Die Einzel-, Doppel- und Viererapartments lösen die herkömmlichen Wohngruppen ab, in denen sechs bis zwölf Bewohner zusammenlebten. Wer mit wem zusammenzieht, wurde dabei im Voraus durch Fragebögen geklärt, die von den Behinderten oder ihren gesetzlichen Vertretern und Betreuern ausgefüllt wurden.

Gerda Friebel zum Beispiel lebt nun mit ihrer Freundin Hildegard Dürand zusammen. „Ich fühle mich hier sehr wohl“, wiederholt sie immer wieder, während ihre Freundin zustimmend nickt. Anfangs stand die 71-Jährige dem Umzug jedoch sehr kritisch gegenüber: Sie kam schon mit acht Jahren in die Evangelische Stiftung Alsterdorf und erlebte bereits den Krieg in dem Gebäude, das nun zugunsten der vier neuen Apartmenthäuser abgerissen wurde.

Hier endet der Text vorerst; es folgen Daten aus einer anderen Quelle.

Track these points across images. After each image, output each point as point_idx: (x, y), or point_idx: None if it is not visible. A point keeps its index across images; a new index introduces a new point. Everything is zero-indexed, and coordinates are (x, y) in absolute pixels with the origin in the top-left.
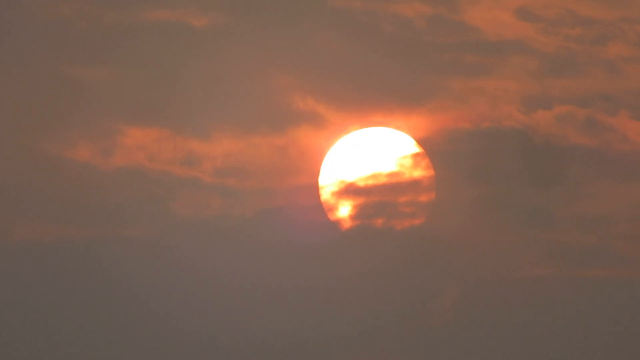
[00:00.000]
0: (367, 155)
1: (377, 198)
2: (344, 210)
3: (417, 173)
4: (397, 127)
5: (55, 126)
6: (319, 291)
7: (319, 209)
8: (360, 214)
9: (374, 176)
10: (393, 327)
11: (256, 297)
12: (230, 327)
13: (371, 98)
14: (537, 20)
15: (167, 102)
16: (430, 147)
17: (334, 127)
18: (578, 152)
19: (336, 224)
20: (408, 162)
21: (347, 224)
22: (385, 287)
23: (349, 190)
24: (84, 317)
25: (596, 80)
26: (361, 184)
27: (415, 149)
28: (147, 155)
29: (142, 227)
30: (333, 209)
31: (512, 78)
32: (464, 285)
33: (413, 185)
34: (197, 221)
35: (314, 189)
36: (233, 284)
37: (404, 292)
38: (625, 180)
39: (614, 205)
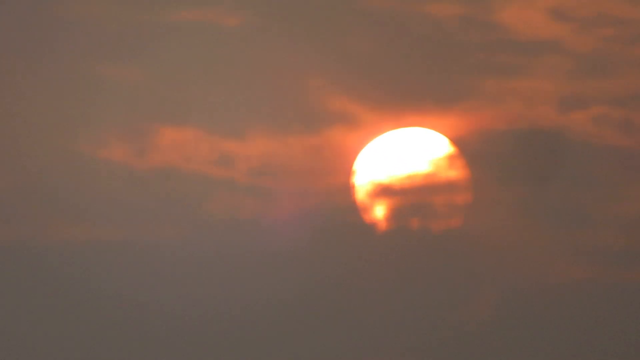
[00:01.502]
0: (401, 155)
1: (412, 199)
2: (379, 211)
3: (453, 174)
4: (432, 128)
5: (90, 126)
6: (352, 292)
7: (354, 210)
8: (395, 215)
9: (409, 177)
10: (428, 329)
11: (290, 298)
12: (261, 329)
13: (405, 98)
14: (572, 20)
15: (201, 102)
16: (466, 148)
17: (368, 127)
18: (614, 153)
19: (371, 224)
20: (443, 162)
21: (382, 225)
22: (420, 288)
23: (383, 191)
24: (117, 319)
25: (632, 80)
26: (396, 184)
27: (450, 149)
28: (182, 155)
29: (176, 228)
30: (367, 209)
31: (547, 78)
32: (501, 287)
33: (449, 186)
34: (232, 222)
35: (348, 189)
36: (266, 284)
37: (439, 294)
38: None
39: None
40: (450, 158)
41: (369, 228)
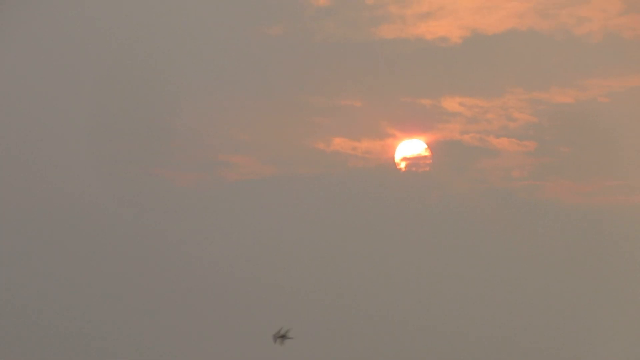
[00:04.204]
0: (408, 148)
1: (413, 160)
2: (402, 165)
3: (426, 154)
4: (418, 138)
5: (317, 131)
6: (393, 199)
7: (394, 164)
8: (408, 165)
9: (412, 154)
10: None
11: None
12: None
13: (411, 129)
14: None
15: (356, 120)
16: (432, 146)
17: (398, 137)
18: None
19: (399, 169)
20: (423, 150)
21: (403, 169)
22: (410, 188)
23: (404, 159)
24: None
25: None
26: (408, 157)
27: (425, 146)
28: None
29: (334, 179)
30: (398, 164)
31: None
32: (446, 192)
33: (424, 158)
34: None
35: (394, 157)
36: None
37: (417, 191)
38: None
39: None
40: (425, 149)
41: (399, 170)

Doch die meisten Bewohner ihrer ehemaligen Wohngruppe und fast alle Mitarbeiter sind mit ihr in das neue Apartmenthaus gezogen, und das hat sie letztendlich überzeugt.

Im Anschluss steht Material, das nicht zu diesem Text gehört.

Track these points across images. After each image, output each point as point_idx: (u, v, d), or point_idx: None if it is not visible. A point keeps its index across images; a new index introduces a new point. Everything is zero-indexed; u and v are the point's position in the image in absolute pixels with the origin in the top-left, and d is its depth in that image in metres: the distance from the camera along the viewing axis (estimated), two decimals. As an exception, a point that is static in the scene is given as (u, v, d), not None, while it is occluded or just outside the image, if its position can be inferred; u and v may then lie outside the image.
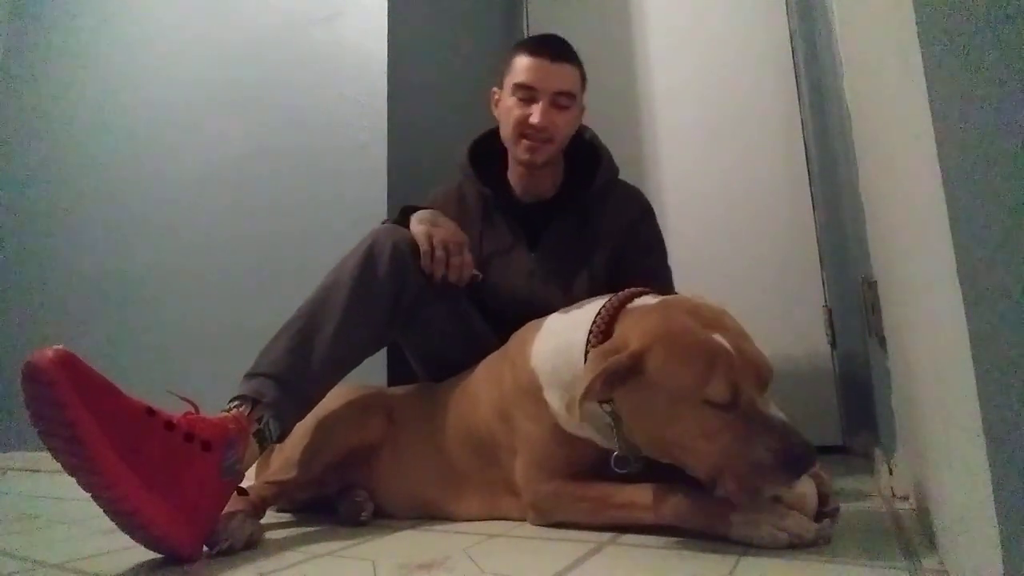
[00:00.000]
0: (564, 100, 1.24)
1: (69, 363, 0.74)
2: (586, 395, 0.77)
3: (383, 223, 1.26)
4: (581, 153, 1.33)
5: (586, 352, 0.87)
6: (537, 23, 2.42)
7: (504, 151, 1.33)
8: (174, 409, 0.87)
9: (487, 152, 1.34)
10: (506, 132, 1.28)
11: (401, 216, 1.24)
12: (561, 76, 1.23)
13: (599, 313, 0.89)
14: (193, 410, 0.88)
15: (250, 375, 1.01)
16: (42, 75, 2.70)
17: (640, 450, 0.85)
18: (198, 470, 0.82)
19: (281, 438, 1.01)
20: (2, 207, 2.68)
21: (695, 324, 0.79)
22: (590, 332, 0.88)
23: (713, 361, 0.75)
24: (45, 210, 2.53)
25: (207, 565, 0.81)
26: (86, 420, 0.73)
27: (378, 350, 1.18)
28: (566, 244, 1.27)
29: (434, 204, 1.33)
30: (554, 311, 1.01)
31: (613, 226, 1.27)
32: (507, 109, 1.26)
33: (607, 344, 0.82)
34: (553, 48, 1.25)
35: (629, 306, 0.89)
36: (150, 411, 0.81)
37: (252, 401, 0.97)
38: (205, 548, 0.84)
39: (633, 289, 0.93)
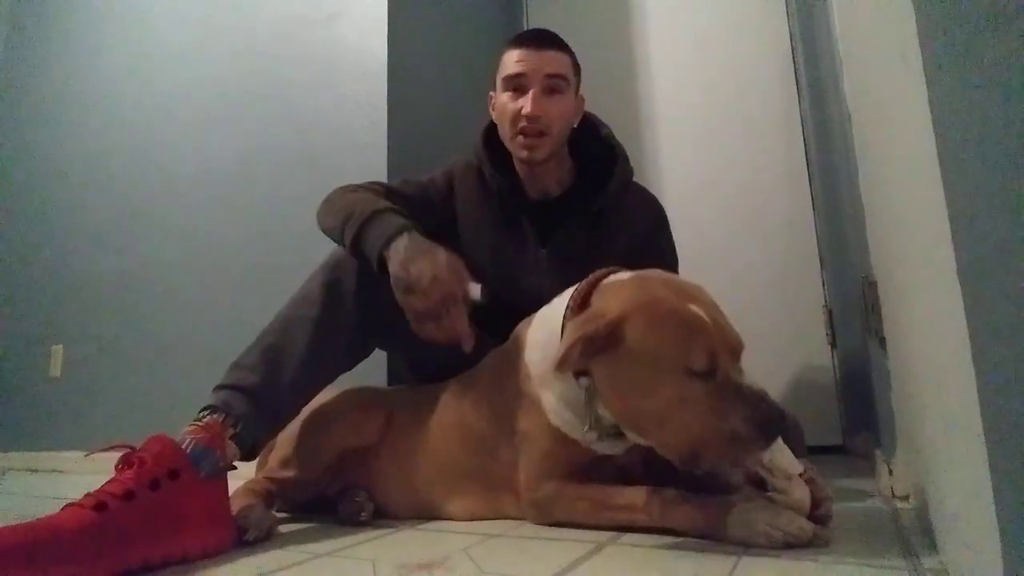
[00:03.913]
0: (555, 83, 1.20)
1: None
2: (562, 362, 0.78)
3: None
4: (593, 150, 1.29)
5: (563, 327, 0.88)
6: (537, 23, 2.42)
7: None
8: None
9: (499, 141, 1.29)
10: (503, 131, 1.25)
11: (368, 221, 1.04)
12: (548, 60, 1.20)
13: (576, 289, 0.91)
14: (130, 449, 0.84)
15: (219, 387, 0.98)
16: (43, 75, 2.70)
17: (612, 428, 0.86)
18: (184, 494, 0.82)
19: (251, 454, 0.99)
20: (2, 206, 2.68)
21: (672, 295, 0.80)
22: (567, 307, 0.90)
23: (692, 330, 0.76)
24: (45, 209, 2.53)
25: (206, 565, 0.81)
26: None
27: (356, 364, 1.13)
28: (578, 247, 1.23)
29: (452, 178, 1.29)
30: None
31: (627, 231, 1.24)
32: (501, 107, 1.23)
33: (584, 314, 0.83)
34: (538, 36, 1.24)
35: (604, 282, 0.90)
36: (100, 507, 0.75)
37: (223, 412, 0.94)
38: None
39: (607, 267, 0.93)
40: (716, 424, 0.73)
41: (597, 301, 0.86)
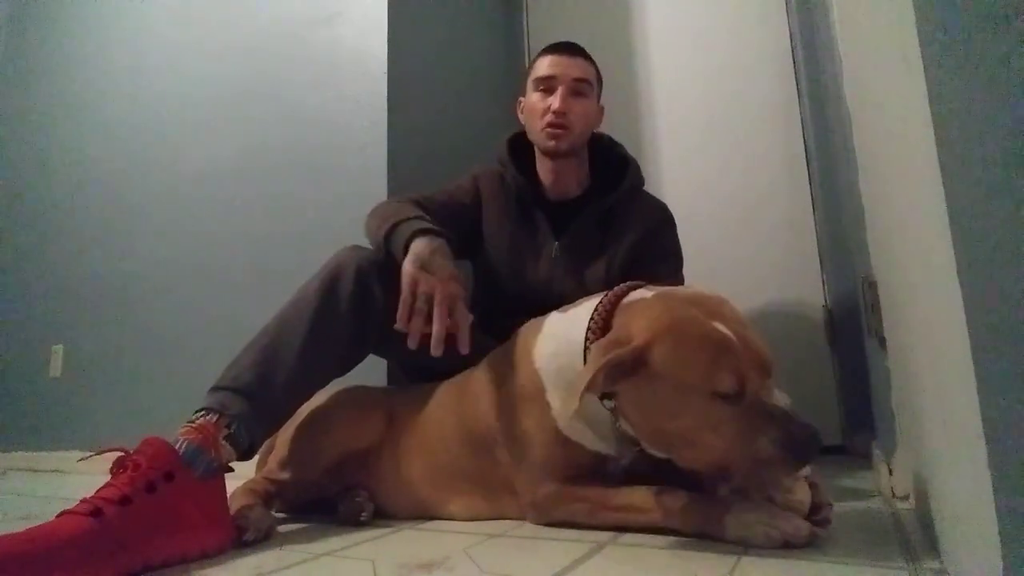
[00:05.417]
0: (581, 87, 1.32)
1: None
2: (588, 387, 0.76)
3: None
4: (610, 161, 1.39)
5: (585, 347, 0.87)
6: (537, 23, 2.42)
7: (534, 151, 1.40)
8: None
9: (521, 148, 1.40)
10: (532, 126, 1.35)
11: (407, 220, 1.12)
12: (577, 66, 1.33)
13: (596, 309, 0.89)
14: (124, 452, 0.83)
15: (215, 389, 0.99)
16: (43, 74, 2.70)
17: (634, 446, 0.86)
18: (180, 496, 0.82)
19: (248, 455, 0.98)
20: (3, 206, 2.68)
21: (698, 314, 0.78)
22: (588, 328, 0.88)
23: (720, 352, 0.74)
24: (45, 209, 2.53)
25: (205, 566, 0.81)
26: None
27: (350, 369, 1.13)
28: (588, 238, 1.32)
29: (477, 180, 1.40)
30: (569, 299, 1.02)
31: (635, 228, 1.32)
32: (531, 106, 1.35)
33: (609, 336, 0.81)
34: (569, 46, 1.37)
35: (626, 300, 0.89)
36: (96, 512, 0.74)
37: (217, 413, 0.94)
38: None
39: (628, 283, 0.92)
40: (743, 447, 0.72)
41: (620, 320, 0.85)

Insgesamt kostet das neue Wohnprojekt rund 7,5 Millionen Euro. Die Hälfte dieser Summe stammt aus einem Investitionsfonds, den die Mitarbeiterinnen und Mitarbeiter durch Verzicht auf die ihnen tariflich zustehenden Gehaltserhöhungen angespart haben. So entstanden 48 sehr moderne und helle Wohnungen.

Per Telefon können die Bewohner die Zentrale im Erdgeschoss erreichen oder per Alarmknopf das Handy eines Mitarbeiters. „So ist eine individuelle Unterstützung möglich“, erklärt Rainer Kath, Geschäftsführer der neuen Apartmenthäuser. Ein pauschales Versorgungsangebot gibt es nicht mehr: Jeder Bewohner soll all das alleine und selbständig erledigen können, was im Rahmen seiner Möglichkeiten ist. Für alles andere, kann er Hilfe von den Mitarbeitern anfordern. „Dadurch verändert sich vor allem auch die Rolle der Angestellten. Sie werden zu Assistenten, die die Bewohner lediglich dabei unterstützen sollen, möglichst eigenverantwortlich zu leben“, so Heinz Oberlach, Leiter des Bereiches Kommunikation.

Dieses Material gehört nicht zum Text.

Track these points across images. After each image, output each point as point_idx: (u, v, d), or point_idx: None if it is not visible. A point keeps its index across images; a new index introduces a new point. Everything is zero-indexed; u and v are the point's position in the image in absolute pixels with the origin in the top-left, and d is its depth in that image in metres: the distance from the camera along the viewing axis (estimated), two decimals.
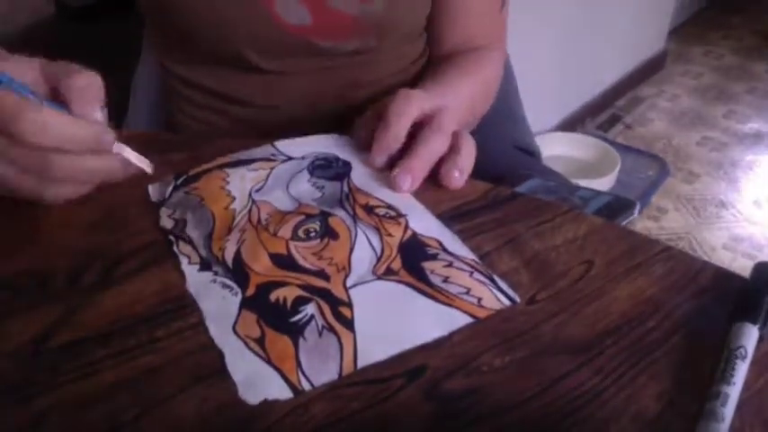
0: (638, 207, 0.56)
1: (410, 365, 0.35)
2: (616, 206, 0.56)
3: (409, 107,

Diese Umstellung von der “Rundum-Versorgung“ hin zur Selbständigkeit geht weder bei den Mitarbeitern noch bei den Bewohnern von heute auf morgen. Auf beiden Seiten gab es Bedenken. Doch schon jetzt sind Fortschritte sichtbar: „Eine Frau zum Beispiel, die schon seit 60 Jahren hier lebt und kaum etwas selbst gemacht hat, wäscht nun plötzlich selbst ab und poliert ihre Wohnung“, erzählt Lutz Schneider, Mitarbeiter der Evangelischen Stiftung. Damit aber „nicht nur die Kekse, sondern auch die Wurst“ im Kühlschrank stehen, sind natürlich nach wie vor Kontrollgänge nötig.